**Aim of the exercise**
Output everything in the data from the very first line down to the line containing "que reúne a los delegados de las cooper" as a numbered list, leaving out any blank lines.

[Given entries Boundary: Start]

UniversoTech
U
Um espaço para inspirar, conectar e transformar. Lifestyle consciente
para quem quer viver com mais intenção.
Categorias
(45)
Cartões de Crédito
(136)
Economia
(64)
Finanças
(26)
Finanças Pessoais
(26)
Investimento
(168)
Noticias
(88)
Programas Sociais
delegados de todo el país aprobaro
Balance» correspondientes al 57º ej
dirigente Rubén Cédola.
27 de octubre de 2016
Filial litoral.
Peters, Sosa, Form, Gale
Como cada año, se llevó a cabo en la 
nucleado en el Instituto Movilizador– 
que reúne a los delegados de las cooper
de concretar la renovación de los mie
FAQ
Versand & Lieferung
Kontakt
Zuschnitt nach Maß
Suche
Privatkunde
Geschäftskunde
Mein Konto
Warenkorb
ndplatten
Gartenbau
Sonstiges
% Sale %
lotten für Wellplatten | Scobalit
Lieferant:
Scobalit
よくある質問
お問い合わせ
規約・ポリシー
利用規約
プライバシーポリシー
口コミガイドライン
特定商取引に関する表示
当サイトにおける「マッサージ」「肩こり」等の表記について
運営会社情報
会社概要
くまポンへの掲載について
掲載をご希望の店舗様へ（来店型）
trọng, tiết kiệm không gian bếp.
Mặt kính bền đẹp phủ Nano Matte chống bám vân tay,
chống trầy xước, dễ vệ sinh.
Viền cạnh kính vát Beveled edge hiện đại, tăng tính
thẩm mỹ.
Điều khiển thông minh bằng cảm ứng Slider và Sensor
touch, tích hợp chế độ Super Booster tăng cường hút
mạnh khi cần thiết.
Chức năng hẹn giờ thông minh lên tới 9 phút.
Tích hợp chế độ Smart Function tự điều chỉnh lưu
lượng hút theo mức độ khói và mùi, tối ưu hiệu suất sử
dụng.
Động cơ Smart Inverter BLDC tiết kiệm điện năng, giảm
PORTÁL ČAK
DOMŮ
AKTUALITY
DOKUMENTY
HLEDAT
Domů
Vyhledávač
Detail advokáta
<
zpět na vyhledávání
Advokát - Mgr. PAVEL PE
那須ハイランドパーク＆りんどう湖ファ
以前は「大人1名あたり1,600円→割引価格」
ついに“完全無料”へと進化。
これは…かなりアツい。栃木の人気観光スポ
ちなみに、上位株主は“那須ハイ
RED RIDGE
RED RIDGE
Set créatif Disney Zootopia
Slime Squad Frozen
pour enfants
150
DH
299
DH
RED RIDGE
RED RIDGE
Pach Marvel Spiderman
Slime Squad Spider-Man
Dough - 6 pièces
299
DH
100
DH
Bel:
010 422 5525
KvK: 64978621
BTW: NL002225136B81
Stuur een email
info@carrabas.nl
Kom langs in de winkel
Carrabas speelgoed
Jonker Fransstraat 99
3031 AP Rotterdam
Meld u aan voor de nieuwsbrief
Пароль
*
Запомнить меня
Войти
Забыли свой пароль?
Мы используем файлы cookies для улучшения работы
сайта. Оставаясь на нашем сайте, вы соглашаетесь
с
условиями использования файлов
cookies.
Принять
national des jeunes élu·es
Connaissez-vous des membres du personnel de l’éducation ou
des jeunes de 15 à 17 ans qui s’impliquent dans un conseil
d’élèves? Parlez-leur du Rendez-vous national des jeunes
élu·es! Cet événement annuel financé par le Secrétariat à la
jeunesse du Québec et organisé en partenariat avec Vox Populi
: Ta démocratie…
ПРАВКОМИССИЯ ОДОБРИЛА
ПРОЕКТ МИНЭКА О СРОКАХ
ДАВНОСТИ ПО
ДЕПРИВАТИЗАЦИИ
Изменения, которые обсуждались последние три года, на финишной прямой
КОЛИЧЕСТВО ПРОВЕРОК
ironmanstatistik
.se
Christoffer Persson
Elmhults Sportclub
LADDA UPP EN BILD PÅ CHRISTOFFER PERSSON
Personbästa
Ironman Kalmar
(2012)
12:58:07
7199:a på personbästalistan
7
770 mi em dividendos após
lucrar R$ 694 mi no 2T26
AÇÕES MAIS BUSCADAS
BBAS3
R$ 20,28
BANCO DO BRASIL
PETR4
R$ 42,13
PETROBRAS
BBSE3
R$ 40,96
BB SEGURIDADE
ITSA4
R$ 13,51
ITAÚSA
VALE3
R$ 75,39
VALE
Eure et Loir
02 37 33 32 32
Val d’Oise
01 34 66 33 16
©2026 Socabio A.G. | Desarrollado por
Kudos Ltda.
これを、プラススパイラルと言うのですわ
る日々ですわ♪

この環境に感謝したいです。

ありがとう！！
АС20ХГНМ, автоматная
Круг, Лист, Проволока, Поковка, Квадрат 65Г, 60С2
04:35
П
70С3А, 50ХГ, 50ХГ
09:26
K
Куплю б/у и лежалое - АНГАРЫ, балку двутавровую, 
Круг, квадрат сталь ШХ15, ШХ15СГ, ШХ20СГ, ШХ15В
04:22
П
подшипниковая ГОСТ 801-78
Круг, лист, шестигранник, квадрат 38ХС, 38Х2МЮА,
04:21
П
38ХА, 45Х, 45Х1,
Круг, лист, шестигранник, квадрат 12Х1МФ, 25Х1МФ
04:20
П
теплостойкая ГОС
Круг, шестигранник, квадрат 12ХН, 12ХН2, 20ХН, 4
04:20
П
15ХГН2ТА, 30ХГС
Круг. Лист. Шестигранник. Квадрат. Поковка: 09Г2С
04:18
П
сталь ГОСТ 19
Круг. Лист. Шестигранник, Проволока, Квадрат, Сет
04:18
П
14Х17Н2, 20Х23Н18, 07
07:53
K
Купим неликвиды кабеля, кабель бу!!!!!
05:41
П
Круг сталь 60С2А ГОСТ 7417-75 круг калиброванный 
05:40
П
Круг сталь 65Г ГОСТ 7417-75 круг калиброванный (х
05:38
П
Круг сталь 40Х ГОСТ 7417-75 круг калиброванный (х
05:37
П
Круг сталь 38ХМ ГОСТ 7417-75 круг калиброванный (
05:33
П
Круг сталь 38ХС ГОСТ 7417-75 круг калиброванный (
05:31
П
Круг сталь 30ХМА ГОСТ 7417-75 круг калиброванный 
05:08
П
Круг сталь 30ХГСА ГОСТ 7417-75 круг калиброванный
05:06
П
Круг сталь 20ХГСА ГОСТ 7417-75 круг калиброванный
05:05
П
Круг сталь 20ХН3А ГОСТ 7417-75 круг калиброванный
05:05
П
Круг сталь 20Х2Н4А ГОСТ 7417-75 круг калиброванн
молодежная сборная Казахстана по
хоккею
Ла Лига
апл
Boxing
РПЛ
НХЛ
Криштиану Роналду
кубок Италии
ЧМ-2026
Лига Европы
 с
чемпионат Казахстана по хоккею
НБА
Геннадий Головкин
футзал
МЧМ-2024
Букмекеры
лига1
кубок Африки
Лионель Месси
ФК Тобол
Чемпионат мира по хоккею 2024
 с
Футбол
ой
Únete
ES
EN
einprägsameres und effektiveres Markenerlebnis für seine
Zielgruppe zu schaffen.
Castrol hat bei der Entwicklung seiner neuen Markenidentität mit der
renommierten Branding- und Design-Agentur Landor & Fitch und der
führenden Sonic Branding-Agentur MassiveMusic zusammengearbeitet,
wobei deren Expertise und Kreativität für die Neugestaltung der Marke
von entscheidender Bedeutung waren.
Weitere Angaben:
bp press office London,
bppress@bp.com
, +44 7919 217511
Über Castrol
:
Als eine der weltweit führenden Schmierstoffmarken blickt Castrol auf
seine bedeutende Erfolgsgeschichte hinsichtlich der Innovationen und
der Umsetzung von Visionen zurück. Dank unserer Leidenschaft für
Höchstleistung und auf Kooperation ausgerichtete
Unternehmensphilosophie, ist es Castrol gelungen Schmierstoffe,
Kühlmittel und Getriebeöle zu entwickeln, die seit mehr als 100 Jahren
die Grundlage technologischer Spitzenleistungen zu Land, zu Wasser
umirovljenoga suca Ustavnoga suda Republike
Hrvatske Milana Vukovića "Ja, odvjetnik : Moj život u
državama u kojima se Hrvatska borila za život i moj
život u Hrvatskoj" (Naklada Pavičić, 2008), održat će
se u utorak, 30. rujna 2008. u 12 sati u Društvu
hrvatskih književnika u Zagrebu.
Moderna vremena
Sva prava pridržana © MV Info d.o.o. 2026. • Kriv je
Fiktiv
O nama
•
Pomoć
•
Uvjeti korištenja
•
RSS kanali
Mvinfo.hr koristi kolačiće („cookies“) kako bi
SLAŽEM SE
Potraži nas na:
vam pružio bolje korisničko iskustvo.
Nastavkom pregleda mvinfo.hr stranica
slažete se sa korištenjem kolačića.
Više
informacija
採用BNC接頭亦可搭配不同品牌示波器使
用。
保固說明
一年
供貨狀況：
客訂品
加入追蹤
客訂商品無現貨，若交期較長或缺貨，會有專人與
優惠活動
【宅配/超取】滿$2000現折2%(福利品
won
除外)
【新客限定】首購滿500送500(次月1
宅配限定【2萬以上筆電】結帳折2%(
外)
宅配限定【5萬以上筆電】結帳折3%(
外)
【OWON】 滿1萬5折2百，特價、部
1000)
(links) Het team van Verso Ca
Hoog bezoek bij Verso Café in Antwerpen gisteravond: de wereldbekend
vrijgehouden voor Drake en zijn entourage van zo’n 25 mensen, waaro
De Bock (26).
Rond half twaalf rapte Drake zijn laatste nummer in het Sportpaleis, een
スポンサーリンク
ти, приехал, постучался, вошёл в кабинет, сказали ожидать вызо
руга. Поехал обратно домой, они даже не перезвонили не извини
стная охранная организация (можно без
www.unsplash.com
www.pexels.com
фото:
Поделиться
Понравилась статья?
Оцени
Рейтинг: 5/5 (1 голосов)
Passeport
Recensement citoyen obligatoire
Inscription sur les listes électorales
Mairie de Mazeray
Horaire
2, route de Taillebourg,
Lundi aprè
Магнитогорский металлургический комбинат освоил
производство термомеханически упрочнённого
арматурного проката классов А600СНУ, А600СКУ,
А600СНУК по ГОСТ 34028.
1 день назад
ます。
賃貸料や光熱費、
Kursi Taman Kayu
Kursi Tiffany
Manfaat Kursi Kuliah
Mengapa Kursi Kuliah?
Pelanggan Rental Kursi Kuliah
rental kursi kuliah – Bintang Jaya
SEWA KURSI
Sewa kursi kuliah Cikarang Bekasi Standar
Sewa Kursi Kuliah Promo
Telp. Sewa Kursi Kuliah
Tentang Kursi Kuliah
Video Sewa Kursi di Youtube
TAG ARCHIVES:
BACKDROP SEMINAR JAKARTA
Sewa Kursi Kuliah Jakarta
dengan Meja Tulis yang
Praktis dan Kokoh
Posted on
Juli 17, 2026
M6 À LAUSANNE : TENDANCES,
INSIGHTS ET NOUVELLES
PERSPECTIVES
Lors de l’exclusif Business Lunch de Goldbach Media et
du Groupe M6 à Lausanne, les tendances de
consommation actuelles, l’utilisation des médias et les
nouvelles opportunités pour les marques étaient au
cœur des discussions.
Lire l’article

[Given entries Boundary: End]

**Result for this task**
1. UniversoTech
2. U
3. Um espaço para inspirar, conectar e transformar. Lifestyle consciente
4. para quem quer viver com mais intenção.
5. Categorias
6. (45)
7. Cartões de Crédito
8. (136)
9. Economia
10. (64)
11. Finanças
12. (26)
13. Finanças Pessoais
14. (26)
15. Investimento
16. (168)
17. Noticias
18. (88)
19. Programas Sociais
20. delegados de todo el país aprobaro
21. Balance» correspondientes al 57º ej
22. dirigente Rubén Cédola.
23. 27 de octubre de 2016
24. Filial litoral.
25. Peters, Sosa, Form, Gale
26. Como cada año, se llevó a cabo en la 
27. nucleado en el Instituto Movilizador– 
28. que reúne a los delegados de las cooper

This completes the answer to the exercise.